Isolation
- Physical: Multiple clusters are deployed to separate application environment such as Dev, Staging and Production.
- Logical: With logical isolation, a single AKS cluster can be used for multiple workloads, teams, or environments. Kubernetes Namespaces are used to form define different environment and allocate resources accordingly.
Quota Specification:
- Resource Quota: Define CPU, Memory, Total number of Volume or disk space, Total Number of secrets, jobs etc quota on namespace level to reserve and limit Resources.
- Request and Limits are specified on pod deployment.
Availability:
- Involuntary Disruptions: This includes hardware failures on physical machines. This can be mitigated by using replica sets and multiple nodes.

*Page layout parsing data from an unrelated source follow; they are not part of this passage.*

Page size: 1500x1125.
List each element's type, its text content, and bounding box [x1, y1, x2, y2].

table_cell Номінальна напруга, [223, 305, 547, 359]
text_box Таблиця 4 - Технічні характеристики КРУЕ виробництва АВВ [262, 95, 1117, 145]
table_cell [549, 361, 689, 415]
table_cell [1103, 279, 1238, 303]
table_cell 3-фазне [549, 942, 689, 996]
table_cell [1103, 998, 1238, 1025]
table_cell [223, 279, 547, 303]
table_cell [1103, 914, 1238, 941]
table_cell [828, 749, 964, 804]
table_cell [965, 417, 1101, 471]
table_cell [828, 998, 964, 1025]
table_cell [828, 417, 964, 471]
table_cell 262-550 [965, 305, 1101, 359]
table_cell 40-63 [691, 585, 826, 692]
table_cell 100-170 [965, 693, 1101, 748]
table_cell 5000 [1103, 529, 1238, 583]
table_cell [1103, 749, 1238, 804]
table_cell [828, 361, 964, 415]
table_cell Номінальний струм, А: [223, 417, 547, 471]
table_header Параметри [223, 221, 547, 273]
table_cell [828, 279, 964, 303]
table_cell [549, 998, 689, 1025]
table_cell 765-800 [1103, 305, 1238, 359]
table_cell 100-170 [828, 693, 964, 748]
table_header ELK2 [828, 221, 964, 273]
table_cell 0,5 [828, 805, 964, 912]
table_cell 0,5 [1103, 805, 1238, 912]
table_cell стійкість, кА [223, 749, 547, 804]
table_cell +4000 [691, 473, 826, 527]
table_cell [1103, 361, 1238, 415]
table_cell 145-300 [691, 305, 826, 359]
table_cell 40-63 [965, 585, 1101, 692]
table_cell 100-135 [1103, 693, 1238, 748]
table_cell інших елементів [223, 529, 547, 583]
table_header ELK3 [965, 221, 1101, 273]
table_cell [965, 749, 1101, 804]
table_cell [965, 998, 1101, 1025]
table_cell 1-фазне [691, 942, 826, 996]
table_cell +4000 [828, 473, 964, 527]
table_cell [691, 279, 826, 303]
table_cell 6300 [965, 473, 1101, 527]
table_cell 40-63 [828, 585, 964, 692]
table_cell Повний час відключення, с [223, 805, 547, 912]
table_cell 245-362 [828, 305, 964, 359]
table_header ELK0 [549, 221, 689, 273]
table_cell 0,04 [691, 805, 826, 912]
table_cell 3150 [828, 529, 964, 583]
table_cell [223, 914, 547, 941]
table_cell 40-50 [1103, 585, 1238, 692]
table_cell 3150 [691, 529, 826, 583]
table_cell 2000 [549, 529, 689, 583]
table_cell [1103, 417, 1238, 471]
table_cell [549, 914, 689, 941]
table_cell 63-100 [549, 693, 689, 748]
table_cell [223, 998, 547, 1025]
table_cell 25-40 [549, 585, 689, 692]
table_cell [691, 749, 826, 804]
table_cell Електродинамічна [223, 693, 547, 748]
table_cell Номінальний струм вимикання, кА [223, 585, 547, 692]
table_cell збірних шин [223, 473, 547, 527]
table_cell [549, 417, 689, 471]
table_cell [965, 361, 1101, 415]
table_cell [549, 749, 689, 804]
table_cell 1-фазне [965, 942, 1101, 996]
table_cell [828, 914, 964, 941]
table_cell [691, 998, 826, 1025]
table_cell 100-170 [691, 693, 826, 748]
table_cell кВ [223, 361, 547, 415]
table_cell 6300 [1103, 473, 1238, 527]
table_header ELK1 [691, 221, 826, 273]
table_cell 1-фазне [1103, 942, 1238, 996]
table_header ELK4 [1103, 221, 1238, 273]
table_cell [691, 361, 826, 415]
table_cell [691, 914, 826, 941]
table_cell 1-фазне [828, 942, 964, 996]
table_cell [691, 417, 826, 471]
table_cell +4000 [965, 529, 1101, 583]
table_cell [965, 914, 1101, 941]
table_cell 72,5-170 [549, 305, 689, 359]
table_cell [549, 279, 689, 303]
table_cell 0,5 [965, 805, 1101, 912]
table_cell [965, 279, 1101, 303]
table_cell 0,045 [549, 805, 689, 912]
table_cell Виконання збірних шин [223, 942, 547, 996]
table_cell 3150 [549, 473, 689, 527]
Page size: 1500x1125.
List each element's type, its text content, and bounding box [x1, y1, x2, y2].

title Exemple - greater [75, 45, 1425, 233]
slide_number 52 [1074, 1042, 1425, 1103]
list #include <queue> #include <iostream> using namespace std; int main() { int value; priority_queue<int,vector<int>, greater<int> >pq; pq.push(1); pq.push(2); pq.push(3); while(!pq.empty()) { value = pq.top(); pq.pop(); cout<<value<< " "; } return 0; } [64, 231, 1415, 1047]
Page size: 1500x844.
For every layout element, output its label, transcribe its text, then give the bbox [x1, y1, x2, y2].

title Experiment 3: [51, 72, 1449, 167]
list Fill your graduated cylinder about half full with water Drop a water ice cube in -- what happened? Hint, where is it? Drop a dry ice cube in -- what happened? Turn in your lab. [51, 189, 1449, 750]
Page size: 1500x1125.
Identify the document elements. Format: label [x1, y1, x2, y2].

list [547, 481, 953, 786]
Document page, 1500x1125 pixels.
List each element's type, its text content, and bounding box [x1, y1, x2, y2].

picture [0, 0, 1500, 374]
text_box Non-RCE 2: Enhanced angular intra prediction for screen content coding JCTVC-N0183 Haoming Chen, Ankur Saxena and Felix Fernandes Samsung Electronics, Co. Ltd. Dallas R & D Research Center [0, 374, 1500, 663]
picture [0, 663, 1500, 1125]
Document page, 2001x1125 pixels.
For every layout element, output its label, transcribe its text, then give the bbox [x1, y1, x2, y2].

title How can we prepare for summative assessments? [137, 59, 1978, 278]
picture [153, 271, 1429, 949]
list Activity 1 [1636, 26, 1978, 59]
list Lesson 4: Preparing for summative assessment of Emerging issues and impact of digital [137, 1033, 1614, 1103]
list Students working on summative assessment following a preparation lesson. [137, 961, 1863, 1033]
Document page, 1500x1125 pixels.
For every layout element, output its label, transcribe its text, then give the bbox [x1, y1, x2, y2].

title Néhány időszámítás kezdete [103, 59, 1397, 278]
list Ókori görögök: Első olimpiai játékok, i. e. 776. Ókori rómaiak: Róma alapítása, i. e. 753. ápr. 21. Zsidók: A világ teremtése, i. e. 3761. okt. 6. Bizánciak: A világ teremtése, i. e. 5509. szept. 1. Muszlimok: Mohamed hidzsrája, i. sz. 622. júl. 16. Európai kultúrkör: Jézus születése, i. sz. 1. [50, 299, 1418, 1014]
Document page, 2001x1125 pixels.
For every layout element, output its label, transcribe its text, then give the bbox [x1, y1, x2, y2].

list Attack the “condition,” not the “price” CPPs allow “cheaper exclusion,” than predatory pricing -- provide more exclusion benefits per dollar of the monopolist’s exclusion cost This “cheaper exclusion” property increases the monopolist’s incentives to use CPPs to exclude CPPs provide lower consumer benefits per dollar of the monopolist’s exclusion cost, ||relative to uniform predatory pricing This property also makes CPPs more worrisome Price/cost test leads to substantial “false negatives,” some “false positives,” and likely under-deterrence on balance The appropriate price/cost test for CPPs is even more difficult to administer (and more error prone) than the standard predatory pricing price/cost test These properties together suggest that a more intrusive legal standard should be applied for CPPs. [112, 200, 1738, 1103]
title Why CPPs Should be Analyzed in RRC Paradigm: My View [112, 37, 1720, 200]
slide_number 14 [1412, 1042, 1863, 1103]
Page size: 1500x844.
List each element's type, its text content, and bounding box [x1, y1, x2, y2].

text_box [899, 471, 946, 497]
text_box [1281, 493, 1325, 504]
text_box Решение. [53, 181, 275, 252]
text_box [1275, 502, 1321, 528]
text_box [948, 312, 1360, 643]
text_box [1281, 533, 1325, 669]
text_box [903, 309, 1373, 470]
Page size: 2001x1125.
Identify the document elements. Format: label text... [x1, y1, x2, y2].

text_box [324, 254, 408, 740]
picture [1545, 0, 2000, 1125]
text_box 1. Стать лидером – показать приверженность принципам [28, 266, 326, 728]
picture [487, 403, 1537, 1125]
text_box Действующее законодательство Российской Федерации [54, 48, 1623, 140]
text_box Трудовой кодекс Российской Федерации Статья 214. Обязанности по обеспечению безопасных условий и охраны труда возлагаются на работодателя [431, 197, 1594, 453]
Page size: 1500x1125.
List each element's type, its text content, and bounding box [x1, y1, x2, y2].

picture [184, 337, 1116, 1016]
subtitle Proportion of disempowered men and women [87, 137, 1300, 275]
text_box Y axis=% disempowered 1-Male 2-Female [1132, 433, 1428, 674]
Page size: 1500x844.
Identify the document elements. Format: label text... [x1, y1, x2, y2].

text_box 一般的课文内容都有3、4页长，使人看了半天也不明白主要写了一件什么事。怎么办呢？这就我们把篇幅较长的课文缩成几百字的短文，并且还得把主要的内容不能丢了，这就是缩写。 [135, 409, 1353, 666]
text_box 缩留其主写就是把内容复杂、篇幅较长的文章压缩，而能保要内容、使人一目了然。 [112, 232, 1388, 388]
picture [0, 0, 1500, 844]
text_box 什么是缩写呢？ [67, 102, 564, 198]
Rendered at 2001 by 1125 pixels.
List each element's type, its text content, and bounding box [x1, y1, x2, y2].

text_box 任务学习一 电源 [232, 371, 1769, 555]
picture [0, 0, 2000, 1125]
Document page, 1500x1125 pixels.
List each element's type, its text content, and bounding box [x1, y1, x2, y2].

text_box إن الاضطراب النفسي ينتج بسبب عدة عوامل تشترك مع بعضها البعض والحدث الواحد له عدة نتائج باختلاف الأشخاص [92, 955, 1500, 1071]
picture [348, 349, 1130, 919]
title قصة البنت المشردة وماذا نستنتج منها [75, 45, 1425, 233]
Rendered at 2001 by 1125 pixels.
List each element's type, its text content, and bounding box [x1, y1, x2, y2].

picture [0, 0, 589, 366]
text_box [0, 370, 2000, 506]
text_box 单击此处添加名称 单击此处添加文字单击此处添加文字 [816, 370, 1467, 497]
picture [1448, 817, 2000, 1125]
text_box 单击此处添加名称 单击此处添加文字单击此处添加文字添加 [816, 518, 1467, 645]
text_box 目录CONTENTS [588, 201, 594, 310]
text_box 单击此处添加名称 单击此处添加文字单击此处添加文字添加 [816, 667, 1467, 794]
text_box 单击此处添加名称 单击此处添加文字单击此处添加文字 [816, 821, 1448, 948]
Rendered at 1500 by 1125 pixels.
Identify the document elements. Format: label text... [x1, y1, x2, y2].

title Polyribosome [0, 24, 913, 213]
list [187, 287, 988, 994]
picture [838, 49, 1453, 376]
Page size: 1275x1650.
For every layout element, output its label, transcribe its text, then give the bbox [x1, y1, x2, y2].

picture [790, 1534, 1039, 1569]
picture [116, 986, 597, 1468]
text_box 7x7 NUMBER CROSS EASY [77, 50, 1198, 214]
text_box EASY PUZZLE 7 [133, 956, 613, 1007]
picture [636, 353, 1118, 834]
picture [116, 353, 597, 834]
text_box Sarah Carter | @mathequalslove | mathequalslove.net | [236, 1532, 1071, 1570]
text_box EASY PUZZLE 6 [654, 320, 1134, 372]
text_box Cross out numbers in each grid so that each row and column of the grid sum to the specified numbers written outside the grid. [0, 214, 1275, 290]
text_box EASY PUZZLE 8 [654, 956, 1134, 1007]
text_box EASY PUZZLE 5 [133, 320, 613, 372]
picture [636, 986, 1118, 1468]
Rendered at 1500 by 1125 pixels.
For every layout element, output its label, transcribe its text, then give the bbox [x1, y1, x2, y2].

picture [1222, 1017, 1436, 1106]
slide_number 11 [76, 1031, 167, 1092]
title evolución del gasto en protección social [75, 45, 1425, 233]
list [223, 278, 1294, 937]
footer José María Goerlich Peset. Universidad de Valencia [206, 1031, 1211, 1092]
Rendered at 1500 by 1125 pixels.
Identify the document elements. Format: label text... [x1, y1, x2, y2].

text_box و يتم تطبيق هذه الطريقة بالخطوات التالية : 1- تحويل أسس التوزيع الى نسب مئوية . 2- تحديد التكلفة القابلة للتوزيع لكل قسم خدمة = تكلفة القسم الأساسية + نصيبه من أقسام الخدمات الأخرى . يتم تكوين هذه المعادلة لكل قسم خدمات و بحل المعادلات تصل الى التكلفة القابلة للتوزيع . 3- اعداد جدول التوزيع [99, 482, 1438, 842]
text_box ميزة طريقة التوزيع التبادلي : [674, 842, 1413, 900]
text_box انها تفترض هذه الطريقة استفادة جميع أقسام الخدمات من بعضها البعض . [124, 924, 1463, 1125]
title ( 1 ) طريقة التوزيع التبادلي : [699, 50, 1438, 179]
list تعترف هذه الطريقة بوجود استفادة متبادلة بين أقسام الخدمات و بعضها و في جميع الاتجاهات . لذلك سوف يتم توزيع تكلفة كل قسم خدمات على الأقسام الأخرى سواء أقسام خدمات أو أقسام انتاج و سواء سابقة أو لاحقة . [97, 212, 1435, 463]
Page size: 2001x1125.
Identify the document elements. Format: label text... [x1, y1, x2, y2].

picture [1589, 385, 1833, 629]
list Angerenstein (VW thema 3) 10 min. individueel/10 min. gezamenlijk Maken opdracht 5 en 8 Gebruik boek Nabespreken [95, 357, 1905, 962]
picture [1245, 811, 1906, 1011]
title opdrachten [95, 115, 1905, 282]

- Voluntary Disruptions: This includes Cluster upgrades, update deployments, accidental deletion of containers. It can be mitigated by using PodDisruptionBudget. If a cluster is to be upgraded or a deployment template updated, the Kubernetes scheduler makes sure additional pods are scheduled on other nodes. The scheduler waits before a node is rebooted until the defined number of pods are successfully scheduled on other nodes in the cluster.
Distribution:
- Taints and Tolerations: Define tolerations on pods to schedule pods only on specific defined node.
- Labels: Node Selectors and Node affinity is followed to schedule pods on nodes.
Access:
Azure AD Authentication, RBAC, Pod managed Identities are leveraged to define access levels for Cluster to respective users.
Version and Updates:
Maintain latest version of supported AKS and Nodes updates.
Image Security :
- Use private registries and create new images from official base images.
- Leverage Container Security in Security Centre.
Credential Exposure:
Define secrets and use of Azure Key vault to control credential Exposure.
Networking:
- Use of Kubenet and Azure CNI.
- Distrubute HTTP/S requests using ingress controllers.
- Using Application Gateway along with WAF to provide extra layer of security.
Monitoring and Debugging:
- Use of Azure Metrics and Insights to monitor Workloads and Set Alerts accordingly.
- Use of open source metric monitoring solution such as Prometheus.
- Regularly run the latest version of kube-advisor open source tool to detect issues in cluster.